EXERCISE BRIEF:
Retype, word for word, the lines from the first line of the entries through the line that holds "none -> beige suitcase [279,387,404,503]"; leave out the pictures.

DATA UNDER STUDY:
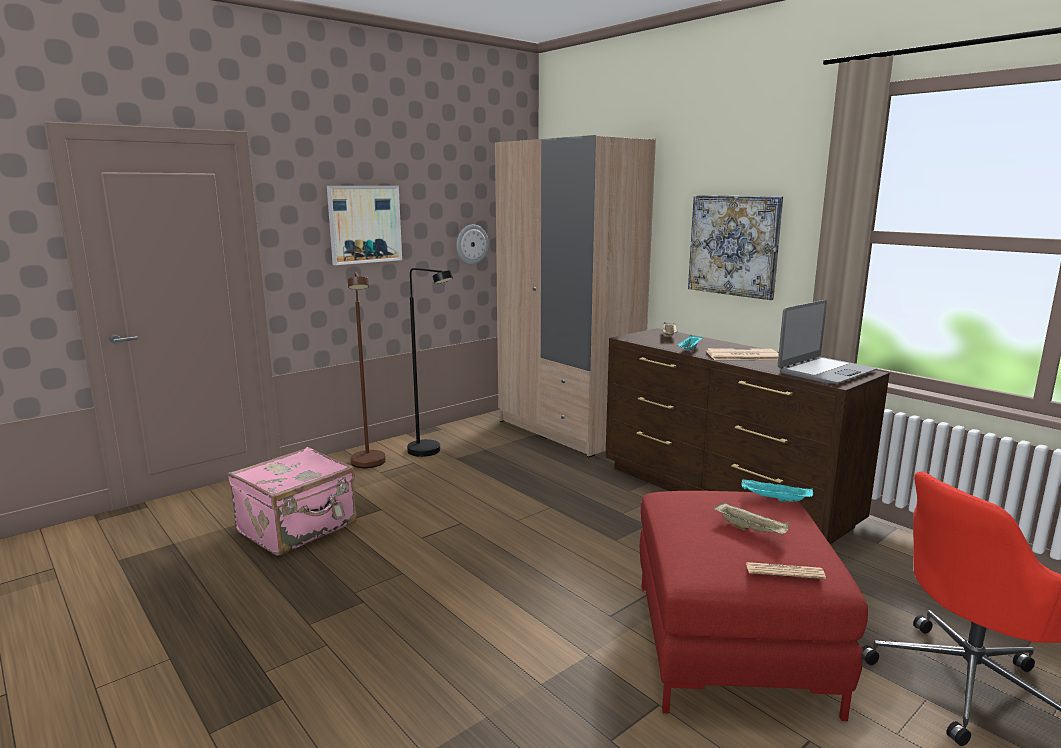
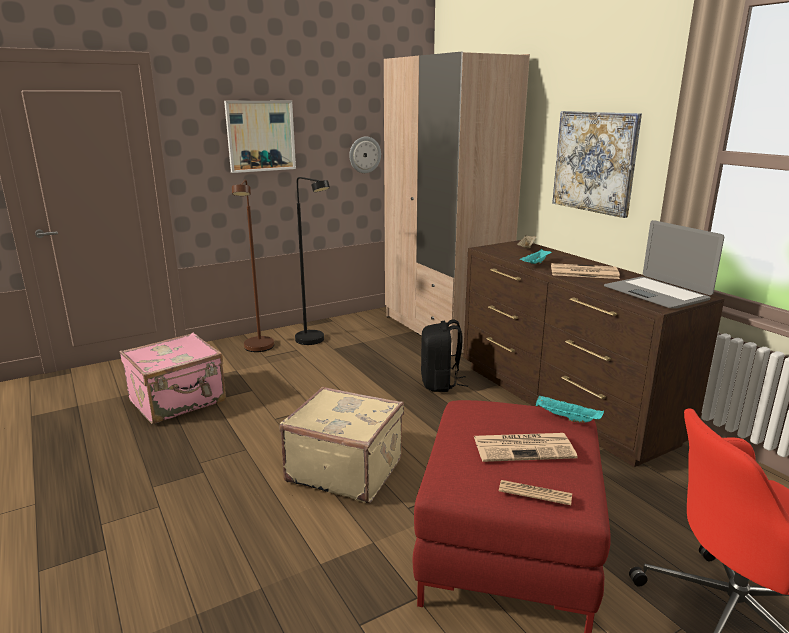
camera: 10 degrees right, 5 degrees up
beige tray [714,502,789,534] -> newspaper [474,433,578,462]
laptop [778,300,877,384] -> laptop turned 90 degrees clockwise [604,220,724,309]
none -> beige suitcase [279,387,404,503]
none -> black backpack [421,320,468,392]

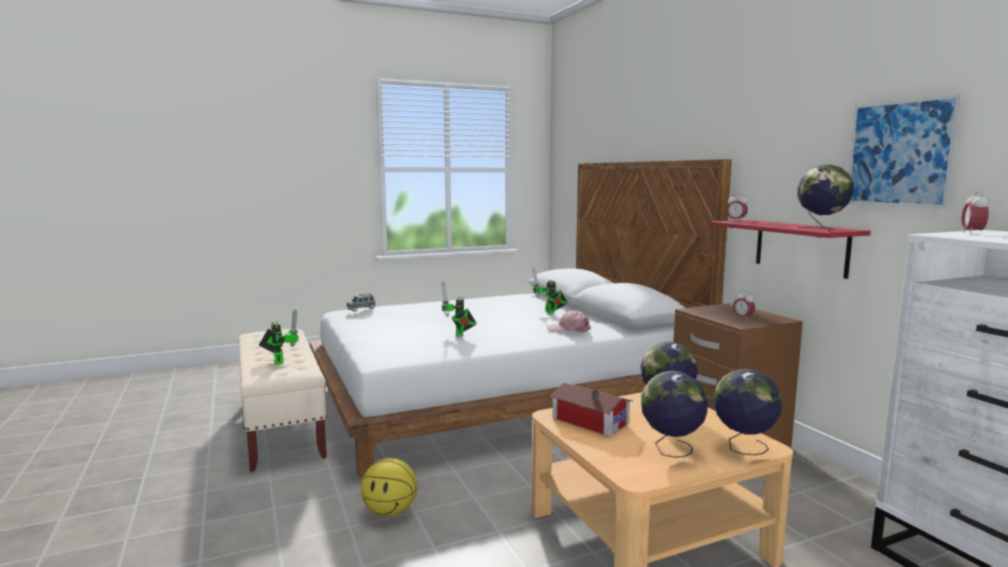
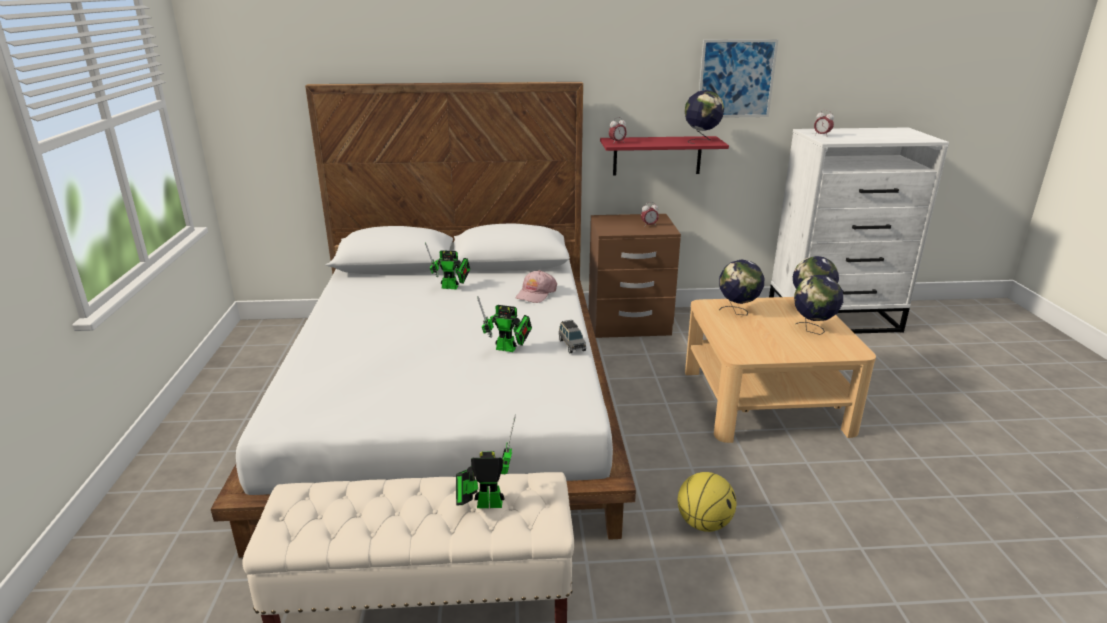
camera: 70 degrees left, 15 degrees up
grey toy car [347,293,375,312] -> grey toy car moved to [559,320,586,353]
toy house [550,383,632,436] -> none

SOLUTION FOR THIS TASK:
camera: 10 degrees right, 5 degrees up
beige tray [714,502,789,534] -> newspaper [474,433,578,462]
laptop [778,300,877,384] -> laptop turned 90 degrees clockwise [604,220,724,309]
none -> beige suitcase [279,387,404,503]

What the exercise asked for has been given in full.